> [Your objective]:
Update the entries below by replacing "5000" with "8080" and keeping everything else the same. Leave the pictures out of your answer.

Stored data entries
══════════════════════════════
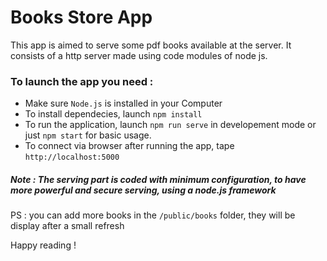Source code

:# Books Store App

This app is aimed to serve some pdf books available at the server. It consists of a http server made using code modules of node js.

### To launch the app you need :

 - Make sure `Node.js` is installed in your Computer
 - To install dependecies, launch `npm install`
 - To run the application, launch `npm run serve` in developement mode or just `npm start` for basic usage.
 - To connect via browser after running the app, tape `http://localhost:5000`

##### Note : The serving part is coded with minimum configuration, to have more powerful and secure serving, using a node.js framework

PS : you can add more books in the `/public/books` folder, they will be display after a small refresh

Happy reading !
══════════════════════════════
> [Response area]:
Source code

:# Books Store App

This app is aimed to serve some pdf books available at the server. It consists of a http server made using code modules of node js.

### To launch the app you need :

 - Make sure `Node.js` is installed in your Computer
 - To install dependecies, launch `npm install`
 - To run the application, launch `npm run serve` in developement mode or just `npm start` for basic usage.
 - To connect via browser after running the app, tape `http://localhost:8080`

##### Note : The serving part is coded with minimum configuration, to have more powerful and secure serving, using a node.js framework

PS : you can add more books in the `/public/books` folder, they will be display after a small refresh

Happy reading !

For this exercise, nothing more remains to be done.